Friday afternoon in La Paz, I found the restaurant section of an open air market and took a seat at one of the 10 stands serving relatively the same food for about $3. I ordered a plate of chicken and rice from two women standing behind a counter no more than four feet long.

While I ate the delicious food they served me, I enjoyed a nice session of people watching, the women cleaning pots from the lunch rush, children running about, locals gathered around the small tables to eat from plates of unrecognizable smells and colors. I had finally found a bit of tranquility after a long few days of being in the wilderness and traveling when a older gentleman approached me with an opened hand, palm up and right below my nose. He said nothing. I told him simply, “no tengo,” which he grunted at and shoved is hand closer to my face. I then turned away to discourage him when he growled lunging towards me and snatched the chicken I had left on my plate.

A bit shocked, I looked up at the women tending the stand who looked away from my glance, in a state of shame, or so it seemed. After a minute one woman asked what happened and I said that the man took the food right off my plate, and she then apologized for his actions and warned me about the dangerous characters of the city. Less than an hour later a similar thing occurred when I sat in a square with another traveler who was eating a bunuelo (a thin fried pancake) when a boy approached just as the man before, hand out saying nothing. When we refused him two other boys began to approach when I grabbed her arm, and said let´s go,” which the young men had less than savory reactions to.

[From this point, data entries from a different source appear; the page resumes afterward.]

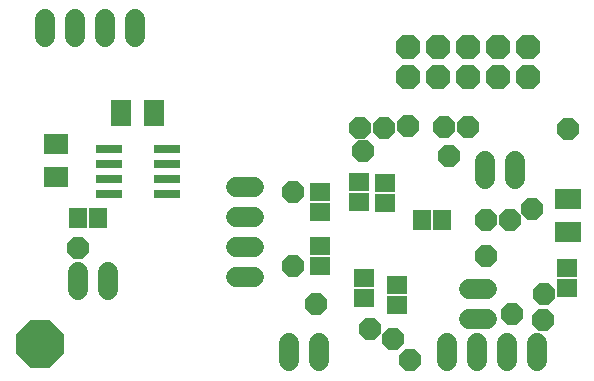
<source format=gbs>
G75*
G70*
%OFA0B0*%
%FSLAX24Y24*%
%IPPOS*%
%LPD*%
%AMOC8*
5,1,8,0,0,1.08239X$1,22.5*
%
%ADD10R,0.0867X0.0710*%
%ADD11R,0.0671X0.0592*%
%ADD12OC8,0.0820*%
%ADD13R,0.0860X0.0300*%
%ADD14R,0.0710X0.0867*%
%ADD15R,0.0789X0.0710*%
%ADD16C,0.0680*%
%ADD17R,0.0592X0.0671*%
%ADD18OC8,0.0740*%
%ADD19OC8,0.1580*%
D10*
X020223Y006487D03*
X020223Y007589D03*
D11*
X020204Y005267D03*
X020204Y004597D03*
X014526Y004715D03*
X014526Y004046D03*
X013432Y004274D03*
X013432Y004944D03*
X011963Y005337D03*
X011963Y006007D03*
X011960Y007137D03*
X011960Y007806D03*
X013263Y008137D03*
X014133Y008125D03*
X014133Y007456D03*
X013263Y007467D03*
D12*
X014897Y011645D03*
X015897Y011645D03*
X016897Y011645D03*
X017897Y011645D03*
X018897Y011645D03*
X018897Y012645D03*
X017897Y012645D03*
X016897Y012645D03*
X015897Y012645D03*
X014897Y012645D03*
D13*
X006863Y009245D03*
X006863Y008745D03*
X006863Y008245D03*
X006863Y007745D03*
X004923Y007745D03*
X004923Y008245D03*
X004923Y008745D03*
X004923Y009245D03*
D14*
X005349Y010436D03*
X006452Y010436D03*
D15*
X003160Y009404D03*
X003160Y008302D03*
D16*
X003920Y005137D02*
X003920Y004537D01*
X004920Y004537D02*
X004920Y005137D01*
X009160Y004963D02*
X009760Y004963D01*
X009760Y005963D02*
X009160Y005963D01*
X009160Y006963D02*
X009760Y006963D01*
X009760Y007963D02*
X009160Y007963D01*
X016943Y004582D02*
X017543Y004582D01*
X017543Y003582D02*
X016943Y003582D01*
X017215Y002771D02*
X017215Y002171D01*
X016215Y002171D02*
X016215Y002771D01*
X018215Y002771D02*
X018215Y002171D01*
X019215Y002171D02*
X019215Y002771D01*
X011936Y002767D02*
X011936Y002167D01*
X010936Y002167D02*
X010936Y002767D01*
X017456Y008250D02*
X017456Y008850D01*
X018456Y008850D02*
X018456Y008250D01*
X005802Y012978D02*
X005802Y013578D01*
X004802Y013578D02*
X004802Y012978D01*
X003802Y012978D02*
X003802Y013578D01*
X002802Y013578D02*
X002802Y012978D01*
D17*
X003916Y006956D03*
X004586Y006956D03*
X015369Y006885D03*
X016038Y006885D03*
D18*
X017519Y006885D03*
X018298Y006877D03*
X019042Y007235D03*
X017499Y005668D03*
X019432Y004416D03*
X019408Y003542D03*
X018361Y003731D03*
X014956Y002215D03*
X014420Y002916D03*
X013645Y003243D03*
X011826Y004089D03*
X011074Y005337D03*
X011074Y007814D03*
X013404Y009188D03*
X013294Y009952D03*
X014121Y009940D03*
X014916Y010003D03*
X016093Y009971D03*
X016893Y009971D03*
X016274Y009015D03*
X020235Y009924D03*
X003912Y005952D03*
D19*
X002633Y002759D03*
M02*

</source>
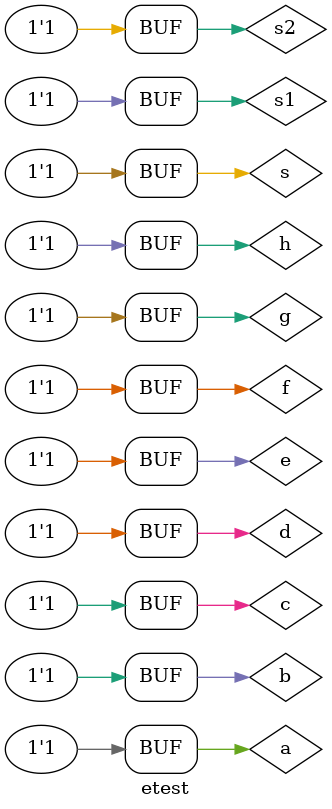
<source format=sv>
`timescale 1ns / 1ps


module etest(
    );
    logic a,b,c,d,e,f,g,h,s,s1,s2,o;
    emux dut(
        .a(a),
        .b(b),
        .c(c),
        .d(d),
        .e(e),
        .f(f),
        .g(g),
        .h(h),
        .s(s),
        .s1(s1),
        .s2(s2),
        .o(o)
    );
    initial begin
    for(int i = 0;i<2048;i++)begin
    
        {a,b,c,d,e,f,g,h,s,s1,s2} = i;
        #1;
    
    end
   end
endmodule

</source>
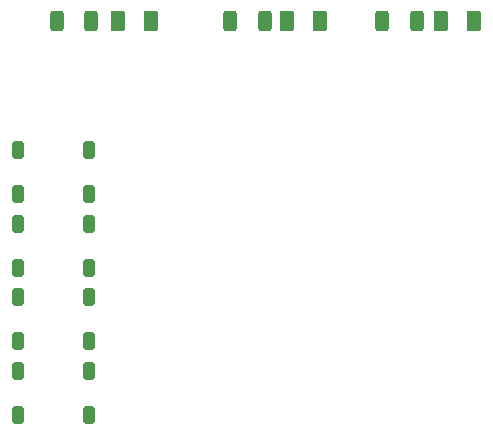
<source format=gbr>
%TF.GenerationSoftware,KiCad,Pcbnew,7.0.8*%
%TF.CreationDate,2023-11-29T21:04:09-06:00*%
%TF.ProjectId,Clock1_v2,436c6f63-6b31-45f7-9632-2e6b69636164,rev?*%
%TF.SameCoordinates,Original*%
%TF.FileFunction,Paste,Bot*%
%TF.FilePolarity,Positive*%
%FSLAX46Y46*%
G04 Gerber Fmt 4.6, Leading zero omitted, Abs format (unit mm)*
G04 Created by KiCad (PCBNEW 7.0.8) date 2023-11-29 21:04:09*
%MOMM*%
%LPD*%
G01*
G04 APERTURE LIST*
G04 Aperture macros list*
%AMRoundRect*
0 Rectangle with rounded corners*
0 $1 Rounding radius*
0 $2 $3 $4 $5 $6 $7 $8 $9 X,Y pos of 4 corners*
0 Add a 4 corners polygon primitive as box body*
4,1,4,$2,$3,$4,$5,$6,$7,$8,$9,$2,$3,0*
0 Add four circle primitives for the rounded corners*
1,1,$1+$1,$2,$3*
1,1,$1+$1,$4,$5*
1,1,$1+$1,$6,$7*
1,1,$1+$1,$8,$9*
0 Add four rect primitives between the rounded corners*
20,1,$1+$1,$2,$3,$4,$5,0*
20,1,$1+$1,$4,$5,$6,$7,0*
20,1,$1+$1,$6,$7,$8,$9,0*
20,1,$1+$1,$8,$9,$2,$3,0*%
G04 Aperture macros list end*
%ADD10RoundRect,0.250000X0.312500X0.625000X-0.312500X0.625000X-0.312500X-0.625000X0.312500X-0.625000X0*%
%ADD11RoundRect,0.250000X0.375000X0.625000X-0.375000X0.625000X-0.375000X-0.625000X0.375000X-0.625000X0*%
%ADD12RoundRect,0.250000X0.250000X0.512000X-0.250000X0.512000X-0.250000X-0.512000X0.250000X-0.512000X0*%
G04 APERTURE END LIST*
D10*
%TO.C,R10*%
X138262500Y-81600000D03*
X135337500Y-81600000D03*
%TD*%
D11*
%TO.C,D6*%
X130100000Y-81600000D03*
X127300000Y-81600000D03*
%TD*%
D12*
%TO.C,SW3*%
X110475000Y-92578000D03*
X104475000Y-92578000D03*
X110475000Y-96278000D03*
X104475000Y-96278000D03*
%TD*%
%TO.C,SW6*%
X110475000Y-111250000D03*
X104475000Y-111250000D03*
X110475000Y-114950000D03*
X104475000Y-114950000D03*
%TD*%
%TO.C,SW5*%
X110475000Y-105026000D03*
X104475000Y-105026000D03*
X110475000Y-108726000D03*
X104475000Y-108726000D03*
%TD*%
D11*
%TO.C,D5*%
X143100000Y-81600000D03*
X140300000Y-81600000D03*
%TD*%
D10*
%TO.C,R9*%
X110700000Y-81600000D03*
X107775000Y-81600000D03*
%TD*%
D12*
%TO.C,SW4*%
X110475000Y-98802000D03*
X104475000Y-98802000D03*
X110475000Y-102502000D03*
X104475000Y-102502000D03*
%TD*%
D11*
%TO.C,D4*%
X115800000Y-81600000D03*
X113000000Y-81600000D03*
%TD*%
D10*
%TO.C,R11*%
X125400000Y-81600000D03*
X122475000Y-81600000D03*
%TD*%
M02*

</source>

I immediately thought back to the woman in the market´s warning and to the countless similar warnings I had heard from many locals in Bolivia, namely taxi drivers and one woman standing outside a church where I was watching a wedding procession who stopped me and told me be careful of my small side bags, because that is what they target knowing travelers like myself hold all their electronics in those bags. Many people had warned but until this moment I hadn´t realized how much of a target I was.

Why am I sharing this? Perhaps, because all the guide books will tell you about the beautiful sights you will find in Bolivia. Amazing natural scenery that ranges from the jungles of the Amazon to the strange deserts of the Altiplano, the best examples of colonial architecture in all of the South America, and stupefying indigenous life and local color are all things that you will definitely find here in Bolivia, but what the books seem to miss is the fact that to travel around Bolivia you, as a traveler, will be in a constant state of discomfort and tension. Buses are torturous, the nights below freezing, amenities like hot water and electricity uncertain, and the streets as all the locals have told me, can be dangerous.

So, I wonder, is it worth it? Is it worth, as an American, having to pay $135 reciprocity fee plus a $7 fake yellow fever immunization certificate (Americans are the only foreigners forced to have this immunization) just to enter the country? Is it worth the physical discomfort? Is it worth the loss of feeling safe? In the end I have to say, YES!

Sometimes the hardest things are the ones most worth doing. If I hadn´t entered Bolivia, I wouldn´t have been able to see the great stained lakes of the Altiplano, found flamingos in the desert, laughed with school children in a tiny adobe pueblo, stood on a vast plain of white salt in all directions with a grand blue sky above me, seen the indigenous women in their bowler hats and braids walking the streets, watched a parade of folkloric dancers move through the streets of La Paz, or watched the waters of Lake Titicaca from the many windows of the hill side ruins of La Isla del Sol. I would have missed so much, had I not braved such difficult conditions.

BUT I leave today for Peru, and I am more than happy about that!